### Assignment
Beginning with the line where "Page size: 1241x1754." appears, repeat every remaining line of the entries exactly, the last line included.

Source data
◇ ◇ ◇ ◇

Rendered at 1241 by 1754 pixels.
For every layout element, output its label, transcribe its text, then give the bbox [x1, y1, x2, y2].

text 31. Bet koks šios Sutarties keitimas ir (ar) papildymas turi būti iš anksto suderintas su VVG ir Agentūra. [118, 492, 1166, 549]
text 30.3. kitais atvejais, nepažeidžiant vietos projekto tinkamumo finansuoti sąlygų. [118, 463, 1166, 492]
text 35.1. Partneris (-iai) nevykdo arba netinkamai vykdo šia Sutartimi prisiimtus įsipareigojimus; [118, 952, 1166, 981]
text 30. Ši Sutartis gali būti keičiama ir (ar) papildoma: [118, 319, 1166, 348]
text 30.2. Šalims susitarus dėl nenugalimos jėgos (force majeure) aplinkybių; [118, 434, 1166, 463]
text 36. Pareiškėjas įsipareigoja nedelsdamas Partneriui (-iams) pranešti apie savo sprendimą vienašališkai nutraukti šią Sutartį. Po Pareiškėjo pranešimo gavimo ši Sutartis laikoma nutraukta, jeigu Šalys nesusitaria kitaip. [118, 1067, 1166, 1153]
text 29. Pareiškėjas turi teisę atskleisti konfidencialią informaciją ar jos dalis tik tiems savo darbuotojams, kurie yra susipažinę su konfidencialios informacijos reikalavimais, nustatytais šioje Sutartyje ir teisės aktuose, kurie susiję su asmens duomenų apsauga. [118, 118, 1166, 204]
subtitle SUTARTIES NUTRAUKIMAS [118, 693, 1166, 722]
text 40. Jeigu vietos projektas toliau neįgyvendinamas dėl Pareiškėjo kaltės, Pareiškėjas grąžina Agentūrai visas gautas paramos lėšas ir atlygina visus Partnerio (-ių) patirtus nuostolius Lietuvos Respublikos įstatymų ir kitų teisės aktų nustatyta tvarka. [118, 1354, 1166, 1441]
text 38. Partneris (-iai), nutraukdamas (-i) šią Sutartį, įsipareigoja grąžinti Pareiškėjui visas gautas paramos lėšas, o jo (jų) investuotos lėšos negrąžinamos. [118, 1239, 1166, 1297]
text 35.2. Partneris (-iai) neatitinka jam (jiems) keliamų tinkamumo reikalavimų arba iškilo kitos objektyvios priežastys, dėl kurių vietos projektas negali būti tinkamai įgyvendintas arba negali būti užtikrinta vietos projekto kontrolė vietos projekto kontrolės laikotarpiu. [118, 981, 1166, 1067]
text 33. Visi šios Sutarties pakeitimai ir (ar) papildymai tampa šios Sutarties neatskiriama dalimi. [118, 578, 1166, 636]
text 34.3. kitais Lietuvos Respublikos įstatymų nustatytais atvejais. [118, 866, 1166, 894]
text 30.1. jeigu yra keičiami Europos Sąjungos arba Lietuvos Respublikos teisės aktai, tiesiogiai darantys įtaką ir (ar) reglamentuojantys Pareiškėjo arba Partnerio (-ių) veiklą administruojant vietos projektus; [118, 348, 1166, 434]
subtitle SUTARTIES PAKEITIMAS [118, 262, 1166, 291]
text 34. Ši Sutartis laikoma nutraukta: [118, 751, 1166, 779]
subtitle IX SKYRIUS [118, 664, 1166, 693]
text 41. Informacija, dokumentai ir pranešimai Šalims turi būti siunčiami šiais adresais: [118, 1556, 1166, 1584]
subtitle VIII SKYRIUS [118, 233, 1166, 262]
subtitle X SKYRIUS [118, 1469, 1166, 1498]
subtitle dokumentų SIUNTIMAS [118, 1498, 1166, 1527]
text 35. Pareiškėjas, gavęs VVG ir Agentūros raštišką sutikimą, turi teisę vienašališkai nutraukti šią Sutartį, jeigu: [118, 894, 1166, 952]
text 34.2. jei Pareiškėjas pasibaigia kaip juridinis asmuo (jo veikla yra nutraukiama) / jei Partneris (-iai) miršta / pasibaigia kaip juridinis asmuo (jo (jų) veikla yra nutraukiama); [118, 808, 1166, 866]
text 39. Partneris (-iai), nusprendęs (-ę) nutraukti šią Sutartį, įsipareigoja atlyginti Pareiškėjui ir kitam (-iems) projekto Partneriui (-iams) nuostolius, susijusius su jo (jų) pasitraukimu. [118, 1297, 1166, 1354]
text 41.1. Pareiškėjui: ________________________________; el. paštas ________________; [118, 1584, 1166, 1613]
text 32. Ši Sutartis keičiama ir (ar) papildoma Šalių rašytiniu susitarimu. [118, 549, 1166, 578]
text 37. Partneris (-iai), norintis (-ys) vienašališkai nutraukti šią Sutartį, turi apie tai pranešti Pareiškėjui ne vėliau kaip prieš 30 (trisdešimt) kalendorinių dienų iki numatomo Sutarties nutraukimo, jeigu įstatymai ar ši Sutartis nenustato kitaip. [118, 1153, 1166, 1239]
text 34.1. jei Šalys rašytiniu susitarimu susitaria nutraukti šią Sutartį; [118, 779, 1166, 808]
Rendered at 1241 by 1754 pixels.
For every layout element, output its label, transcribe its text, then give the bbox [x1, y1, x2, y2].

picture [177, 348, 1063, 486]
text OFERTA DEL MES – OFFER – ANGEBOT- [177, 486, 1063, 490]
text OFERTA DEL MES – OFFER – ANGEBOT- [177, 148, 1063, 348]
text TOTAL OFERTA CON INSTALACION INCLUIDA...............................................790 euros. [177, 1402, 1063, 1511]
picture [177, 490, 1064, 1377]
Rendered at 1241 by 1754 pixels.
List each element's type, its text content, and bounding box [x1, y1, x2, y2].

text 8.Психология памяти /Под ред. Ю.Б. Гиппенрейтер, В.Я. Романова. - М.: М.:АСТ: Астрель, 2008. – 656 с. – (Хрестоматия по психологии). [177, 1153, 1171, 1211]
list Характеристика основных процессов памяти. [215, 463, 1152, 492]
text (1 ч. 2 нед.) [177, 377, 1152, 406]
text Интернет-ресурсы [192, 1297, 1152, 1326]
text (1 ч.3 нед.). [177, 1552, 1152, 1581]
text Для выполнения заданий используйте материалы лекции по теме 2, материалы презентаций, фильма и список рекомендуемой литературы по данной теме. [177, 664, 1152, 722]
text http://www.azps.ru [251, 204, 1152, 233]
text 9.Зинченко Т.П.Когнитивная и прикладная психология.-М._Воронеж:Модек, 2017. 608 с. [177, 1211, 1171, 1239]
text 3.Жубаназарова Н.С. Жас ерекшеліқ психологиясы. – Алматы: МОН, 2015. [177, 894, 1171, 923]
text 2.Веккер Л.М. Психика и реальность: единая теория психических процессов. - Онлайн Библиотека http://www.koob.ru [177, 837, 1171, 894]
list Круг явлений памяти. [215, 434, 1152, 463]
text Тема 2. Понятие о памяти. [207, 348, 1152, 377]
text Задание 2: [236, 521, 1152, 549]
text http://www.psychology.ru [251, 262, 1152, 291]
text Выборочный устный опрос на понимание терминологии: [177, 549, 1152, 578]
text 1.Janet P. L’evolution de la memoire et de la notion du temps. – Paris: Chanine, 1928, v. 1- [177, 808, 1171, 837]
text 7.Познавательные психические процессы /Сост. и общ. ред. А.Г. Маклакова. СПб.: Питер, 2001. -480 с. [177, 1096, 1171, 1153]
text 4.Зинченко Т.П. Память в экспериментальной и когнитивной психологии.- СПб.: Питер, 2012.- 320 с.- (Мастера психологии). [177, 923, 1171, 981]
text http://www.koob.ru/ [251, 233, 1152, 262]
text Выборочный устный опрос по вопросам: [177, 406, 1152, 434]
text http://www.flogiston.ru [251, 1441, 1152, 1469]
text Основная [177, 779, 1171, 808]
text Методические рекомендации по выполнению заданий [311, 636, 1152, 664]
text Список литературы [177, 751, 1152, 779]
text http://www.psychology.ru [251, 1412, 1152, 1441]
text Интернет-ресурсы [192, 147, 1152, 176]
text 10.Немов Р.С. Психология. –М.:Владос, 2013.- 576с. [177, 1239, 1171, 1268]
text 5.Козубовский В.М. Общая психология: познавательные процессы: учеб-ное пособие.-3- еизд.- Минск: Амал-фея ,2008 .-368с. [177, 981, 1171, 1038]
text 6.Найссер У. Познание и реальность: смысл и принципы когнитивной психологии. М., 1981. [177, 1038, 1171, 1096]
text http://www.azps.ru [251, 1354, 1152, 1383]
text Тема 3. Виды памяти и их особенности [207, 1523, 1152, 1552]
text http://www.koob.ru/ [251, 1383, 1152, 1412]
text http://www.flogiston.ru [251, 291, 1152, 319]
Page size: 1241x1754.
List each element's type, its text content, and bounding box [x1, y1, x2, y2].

◇ ◇ ◇ ◇

### Response to the task
Page size: 1241x1754.
List each element's type, its text content, and bounding box [x1, y1, x2, y2].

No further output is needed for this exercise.